News>End of an era: heat plant replaced by greener alternative
The heat plant on Dover Air Force Base, Del., was decommissioned Sept. 28, 2012, having operated 24/7 since 1954. The plant will be replaced by a natural gas heating system that will provide domestic hot water and heat for the base. (U.S. Air Force photo by Roland Balik)
Bobbie Grimes inspects a boiler at the Dover Air Force Base, Del. heat plant Oct. 4, 2012. The heat plant, which has been in operation since 1954, is scheduled for demolition in the coming months. (U.S. Air Force photo by Adrian R. Rowan)
by Airman 1st Class Samuel Taylor
436th Airlift Wing Public Affairs
10/5/2012 - DOVER AIR FORCE BASE, Del. -- After 58 years of continuous service, the heat plant at Dover Air Force Base, Del., is hanging up the towel. The facility was decommissioned and cleared out in late September 2012, and is scheduled for demolition in the coming months.

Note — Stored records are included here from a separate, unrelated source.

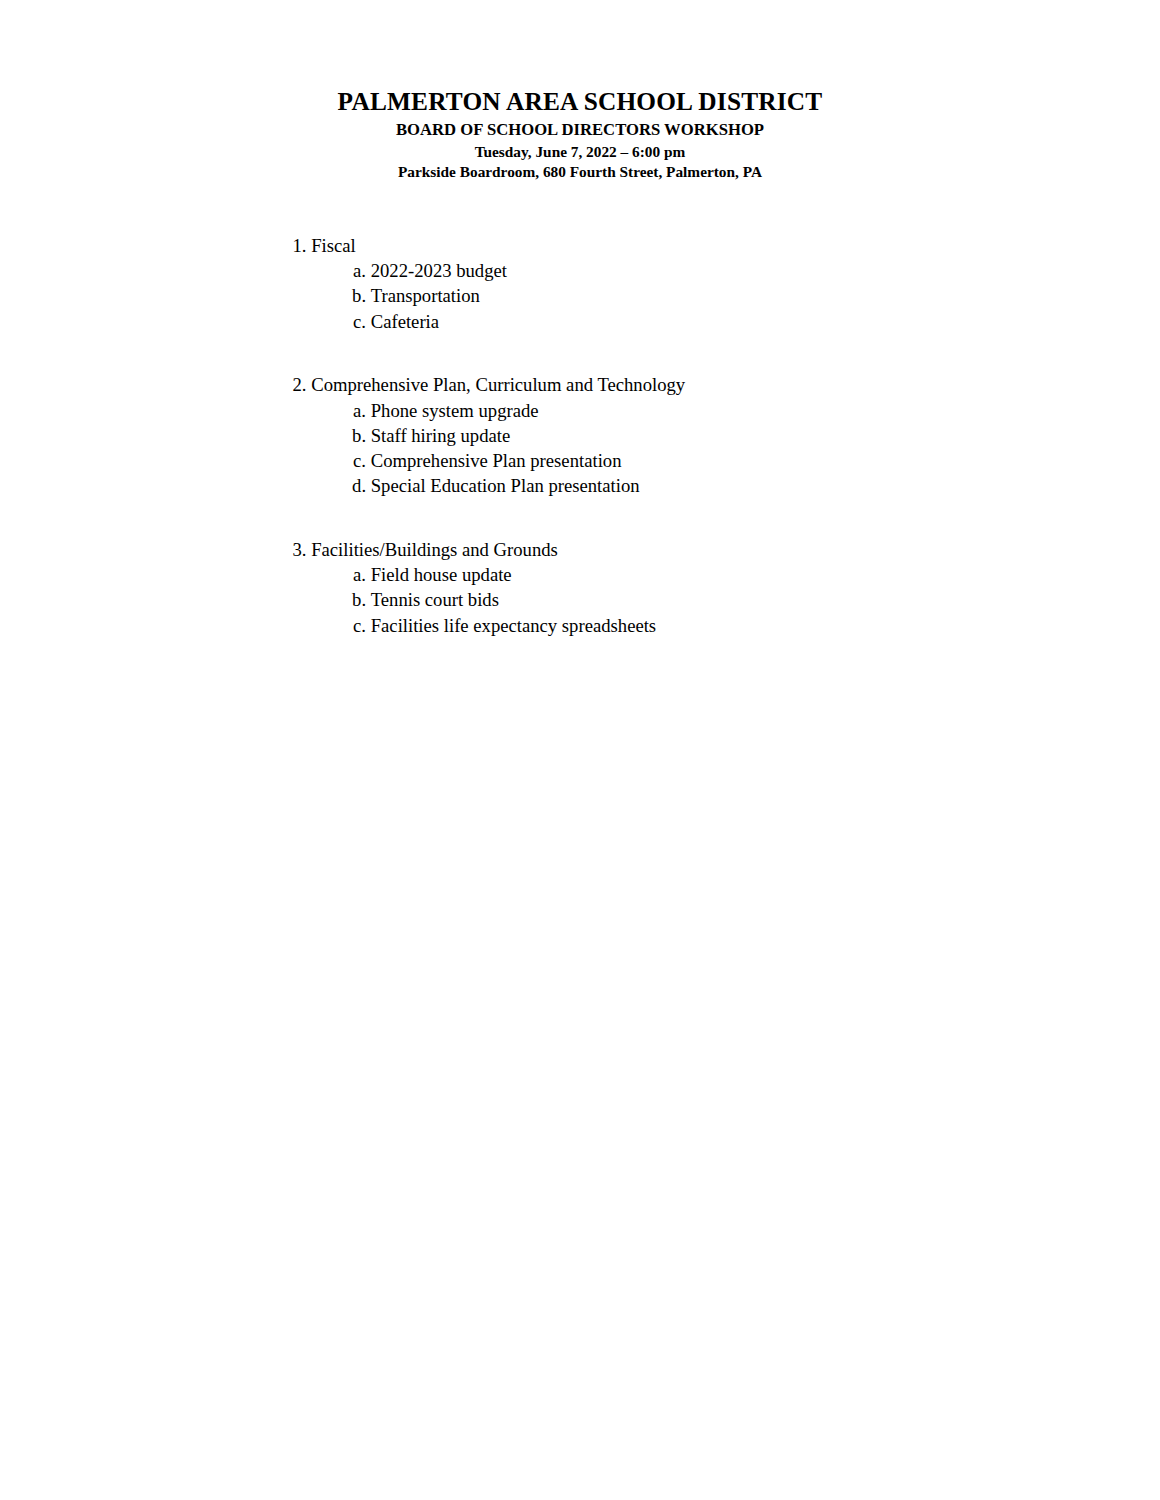PALMERTON AREA SCHOOL DISTRICT
BOARD OF SCHOOL DIRECTORS WORKSHOP
Tuesday, June 7, 2022 – 6:00 pm
Parkside Boardroom, 680 Fourth Street, Palmerton, PA
Fiscal
2022-2023 budget
Transportation
Cafeteria
Comprehensive Plan, Curriculum and Technology
Phone system upgrade
Staff hiring update
Comprehensive Plan presentation
Special Education Plan presentation
Facilities/Buildings and Grounds
Field house update
Tennis court bids
Facilities life expectancy spreadsheets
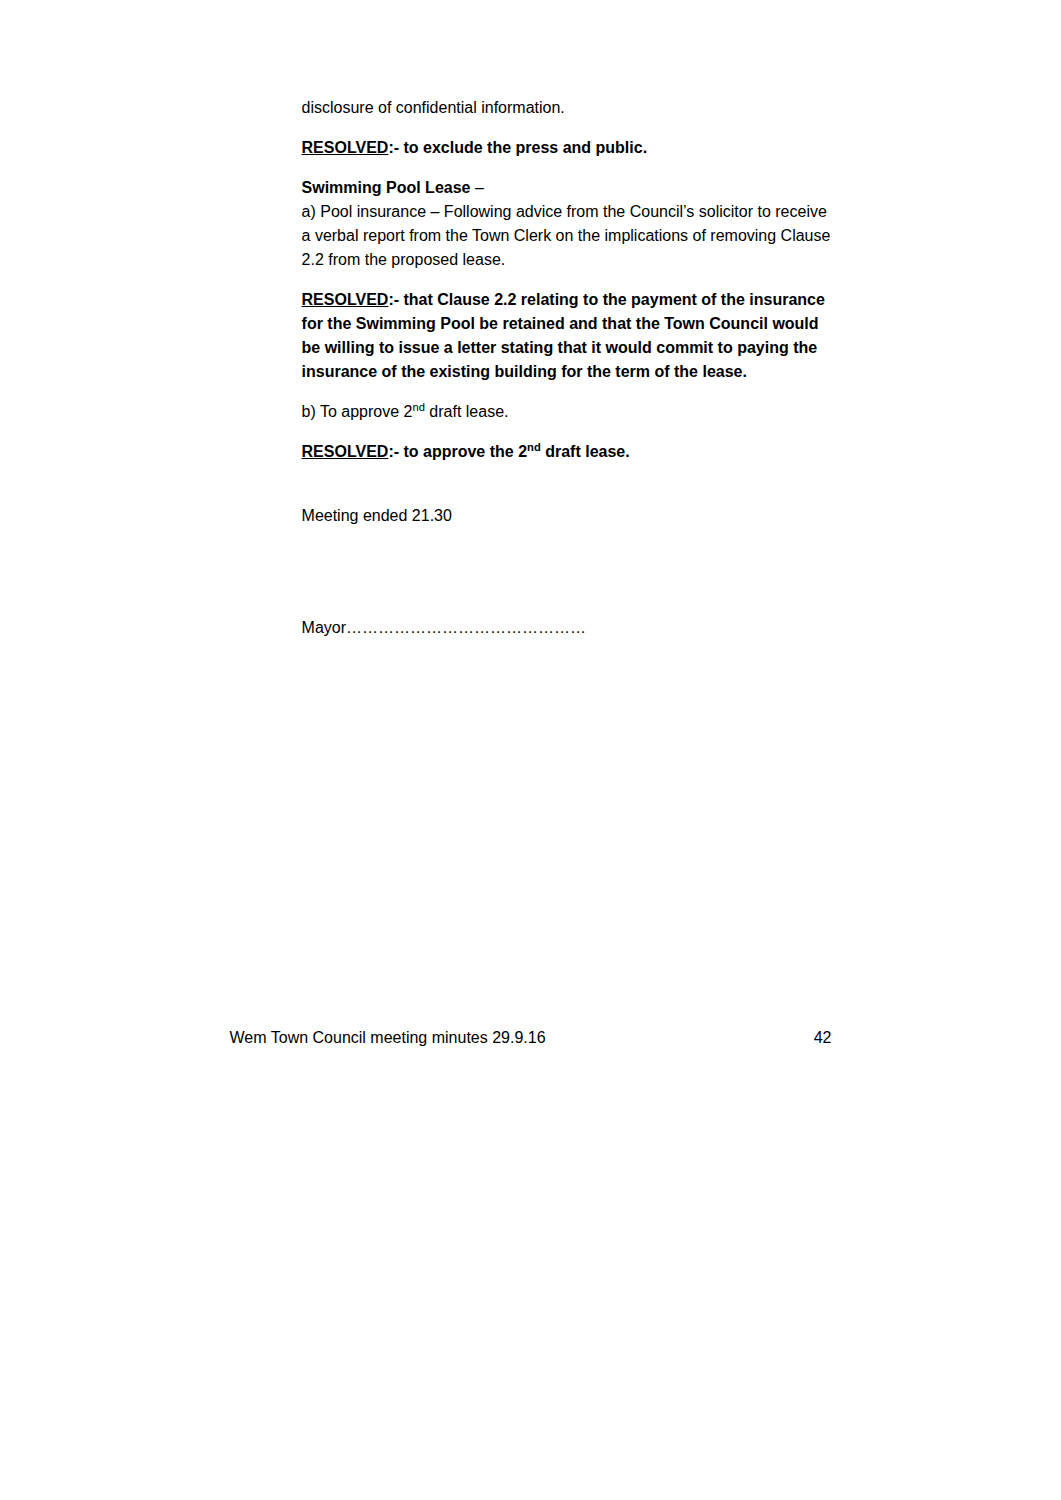disclosure of confidential information.
RESOLVED:- to exclude the press and public.
Swimming Pool Lease –
a) Pool insurance – Following advice from the Council’s solicitor to receive a verbal report from the Town Clerk on the implications of removing Clause 2.2 from the proposed lease.
RESOLVED:- that Clause 2.2 relating to the payment of the insurance for the Swimming Pool be retained and that the Town Council would be willing to issue a letter stating that it would commit to paying the insurance of the existing building for the term of the lease.
b) To approve 2nd draft lease.
RESOLVED:- to approve the 2nd draft lease.
Meeting ended 21.30
Mayor………………………………………
Wem Town Council meeting minutes 29.9.16
42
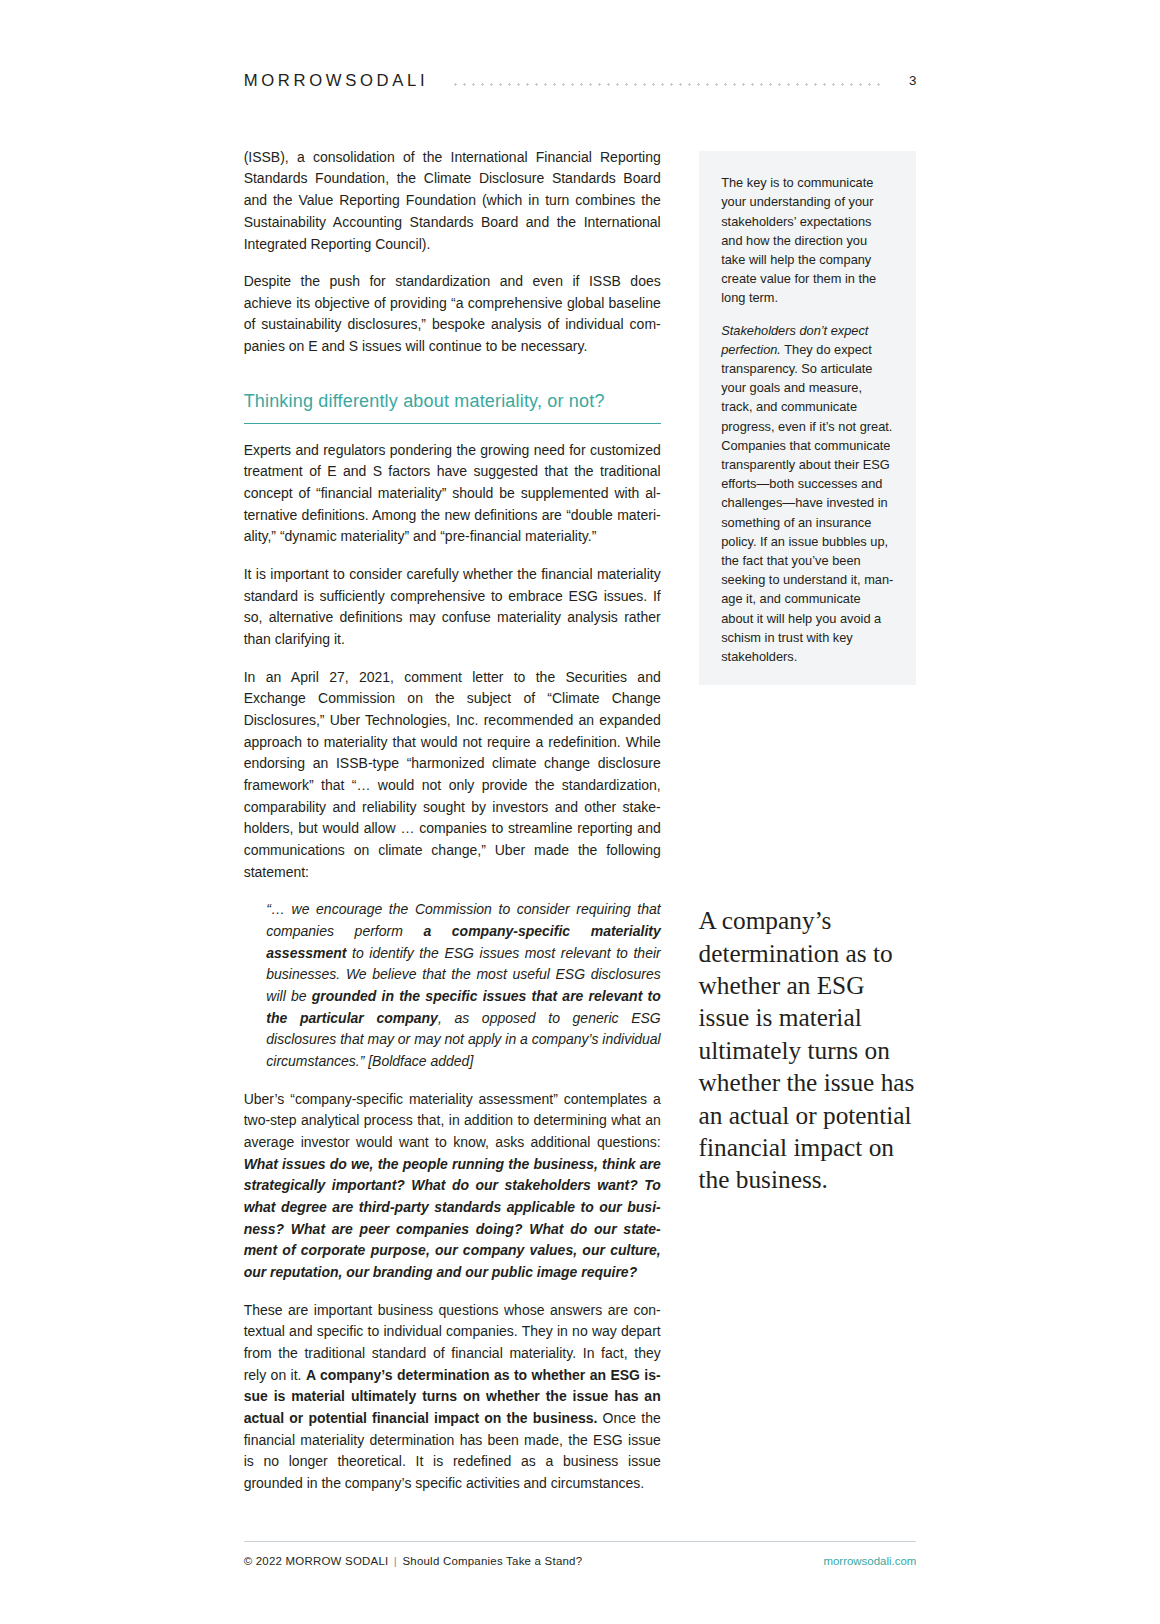MORROWSODALI
3
(ISSB), a consolidation of the International Financial Reporting Standards Foundation, the Climate Disclosure Standards Board and the Value Reporting Foundation (which in turn combines the Sustainability Accounting Standards Board and the International Integrated Reporting Council).
Despite the push for standardization and even if ISSB does achieve its objective of providing “a comprehensive global baseline of sustainability disclosures,” bespoke analysis of individual companies on E and S issues will continue to be necessary.
Thinking differently about materiality, or not?
Experts and regulators pondering the growing need for customized treatment of E and S factors have suggested that the traditional concept of “financial materiality” should be supplemented with alternative definitions. Among the new definitions are “double materiality,” “dynamic materiality” and “pre-financial materiality.”
It is important to consider carefully whether the financial materiality standard is sufficiently comprehensive to embrace ESG issues. If so, alternative definitions may confuse materiality analysis rather than clarifying it.
In an April 27, 2021, comment letter to the Securities and Exchange Commission on the subject of “Climate Change Disclosures,” Uber Technologies, Inc. recommended an expanded approach to materiality that would not require a redefinition. While endorsing an ISSB-type “harmonized climate change disclosure framework” that “… would not only provide the standardization, comparability and reliability sought by investors and other stakeholders, but would allow … companies to streamline reporting and communications on climate change,” Uber made the following statement:
“… we encourage the Commission to consider requiring that companies perform a company-specific materiality assessment to identify the ESG issues most relevant to their businesses. We believe that the most useful ESG disclosures will be grounded in the specific issues that are relevant to the particular company, as opposed to generic ESG disclosures that may or may not apply in a company’s individual circumstances.” [Boldface added]
Uber’s “company-specific materiality assessment” contemplates a two-step analytical process that, in addition to determining what an average investor would want to know, asks additional questions: What issues do we, the people running the business, think are strategically important? What do our stakeholders want? To what degree are third-party standards applicable to our business? What are peer companies doing? What do our statement of corporate purpose, our company values, our culture, our reputation, our branding and our public image require?
These are important business questions whose answers are contextual and specific to individual companies. They in no way depart from the traditional standard of financial materiality. In fact, they rely on it. A company’s determination as to whether an ESG issue is material ultimately turns on whether the issue has an actual or potential financial impact on the business. Once the financial materiality determination has been made, the ESG issue is no longer theoretical. It is redefined as a business issue grounded in the company’s specific activities and circumstances.
The key is to communicate your understanding of your stakeholders’ expectations and how the direction you take will help the company create value for them in the long term.
Stakeholders don’t expect perfection. They do expect transparency. So articulate your goals and measure, track, and communicate progress, even if it’s not great. Companies that communicate transparently about their ESG efforts—both successes and challenges—have invested in something of an insurance policy. If an issue bubbles up, the fact that you’ve been seeking to understand it, manage it, and communicate about it will help you avoid a schism in trust with key stakeholders.
A company’s determination as to whether an ESG issue is material ultimately turns on whether the issue has an actual or potential financial impact on the business.
© 2022 MORROW SODALI | Should Companies Take a Stand?
morrowsodali.com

The decision to close the plant came after a 2010 survey reported that the heating systems were inefficient. A natural gas system will take over the responsibility of providing domestic hot water and heating to the facilities on base. The conversion is expected to pay for itself by saving thousands of gallons of water over its lifetime.
"As far as heating goes, it will be business as usual, except more efficient," said Kevin Register, foreman of the 436th Civil Engineer Squadron Heating, Ventilation and Air Conditioning shop. "The new natural gas system is expected to save water, provide a safer work environment for HVAC workers, and eliminate the need to "dig up half the base each time a pipe breaks."
The change reflects a trend towards a greener Air Force, with aircraft running on biofuels and solar panels being erected on installations around the globe. With October being Energy Action Month, it is fitting that the changeover to a more efficient system occur now.
However, according to members of the HVAC shop, the destruction of the half-century old facility will be bittersweet.
"I am sad to see it go," said Bobbie Grimes, heat plant supervisor. Grimes is responsible for devising and implementing numerous original solutions and fixes within the plant that have saved the Air Force thousands of dollars. "I have had some good memories working in here with some good people. I will miss this place."